他踩著坐墊,一腳踢開低頭跪拜的男子,手撩棉袍走到了百介面前。“本公乃戎島島主,戎家第七代當主,戎甲兵衛。”粗野嗓音一如其扮相。

“我名叫山岡百介,來自江戶京橋。”話畢,百介行了個叩首禮。

“歡迎歡迎,歡迎山岡先生蒞臨本地。自從本公懂事以來,先生是首位來訪的貴客。吟藏,是不是?吟藏——”

“主公所言無誤。”被喊了幾次後,吟藏,即將百介領到此處的男子沒擡起貼在榻榻米上的腦袋,只是將身子轉了個方向回答。

“是嗎?本公果然沒記錯。那麽,山岡先生,就請先生在此地好好地待下去吧。”

“好好地待下去,請問此言何意?”

好好待下去就是好好待下去,甲兵衛略帶怒氣地說道,接著轉了個身,跨著大步走向坐墊坐了回去。

一切又恢復到原來的狀態。
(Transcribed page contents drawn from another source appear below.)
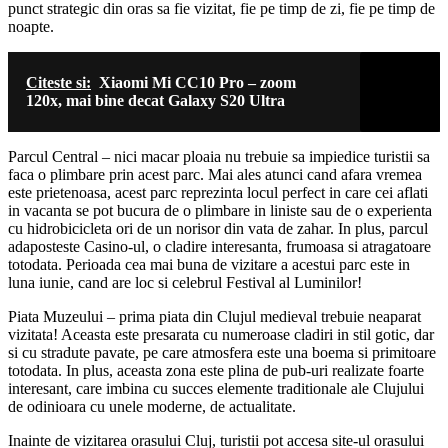
punct strategic din oras sa fie vizitat, fie pe timp de zi, fie pe timp de
noapte.
Citeste si:
Xiaomi Mi CC10 Pro – zoom
120x, mai bine decat Galaxy S20 Ultra
Parcul Central – nici macar ploaia nu trebuie sa impiedice turistii sa
faca o plimbare prin acest parc. Mai ales atunci cand afara vremea
este prietenoasa, acest parc reprezinta locul perfect in care cei aflati
in vacanta se pot bucura de o plimbare in liniste sau de o experienta
cu hidrobicicleta ori de un norisor din vata de zahar. In plus, parcul
adaposteste Casino-ul, o cladire interesanta, frumoasa si atragatoare
totodata. Perioada cea mai buna de vizitare a acestui parc este in
luna iunie, cand are loc si celebrul Festival al Luminilor!
Piata Muzeului – prima piata din Clujul medieval trebuie neaparat
vizitata! Aceasta este presarata cu numeroase cladiri in stil gotic, dar
si cu stradute pavate, pe care atmosfera este una boema si primitoare
totodata. In plus, aceasta zona este plina de pub-uri realizate foarte
interesant, care imbina cu succes elemente traditionale ale Clujului
de odinioara cu unele moderne, de actualitate.
Inainte de vizitarea orasului Cluj, turistii pot accesa site-ul orasului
甲兵衛一張口,菜肴又仿佛理所當然地送進了他的嘴裏。沒有人吭聲。除了甲兵衛粗魯咀嚼飯菜的聲響,四下鴉雀無聲。這奇妙的光景持續了好一會兒。其間,吟藏一直保持著屈身叩首的姿勢。最後,吟藏頭也沒擡地往後退,然後才緩緩擡起頭來。甲兵衛依舊咀嚼著飯菜。每當汁液要從他嘴角溢出,女官便持布為其擦拭。
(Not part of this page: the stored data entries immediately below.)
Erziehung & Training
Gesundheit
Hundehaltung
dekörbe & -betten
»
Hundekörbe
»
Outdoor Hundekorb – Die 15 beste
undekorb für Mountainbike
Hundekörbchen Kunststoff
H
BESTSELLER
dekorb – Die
吟藏朝百介望了一眼,接著靜悄悄地站了起來。看來,這場面會結束了。百介這才赫然發現,自己一直忘了呼吸。

在吟藏的帶領下,百介來到了另一個房間。這房間十分寬敞。

“方才那位甲兵衛大人,可就是統治這座島嶼的島主?”百介問道。

吟藏的表情首度起了點變化。但除了眼中閃過一絲狐疑,變化的幅度可說是微乎其微。

“統治,此言何意?”

“這……就是統領本島之意……”

“本島的一切均為甲兵衛大人所有。先生口中的統治,恕小的聽不明了。”

“本島的……一切?”

“沒錯,一切均為主公所有。”吟藏面不改色地回答道,並保持著同樣的姿勢在廊下繼續前進。

“您方才說,我是個貴客?”

“先生的確是貴客。”

“這……我雖知極少有人造訪此島,來客真有如此罕見?”

吟藏停下了腳步。“自從與海之彼岸斷絕交通之後,據說已有百余年未有貴客造訪了。”

“百余年?”

“據說交通斷絕前,每月一度有商人或和尚造訪本島。從前,戎島地勢較低,相對地,海中小徑則較目前高。環流本島之海潮至為強勁,故若非經由該條小徑,均無法抵達本島。”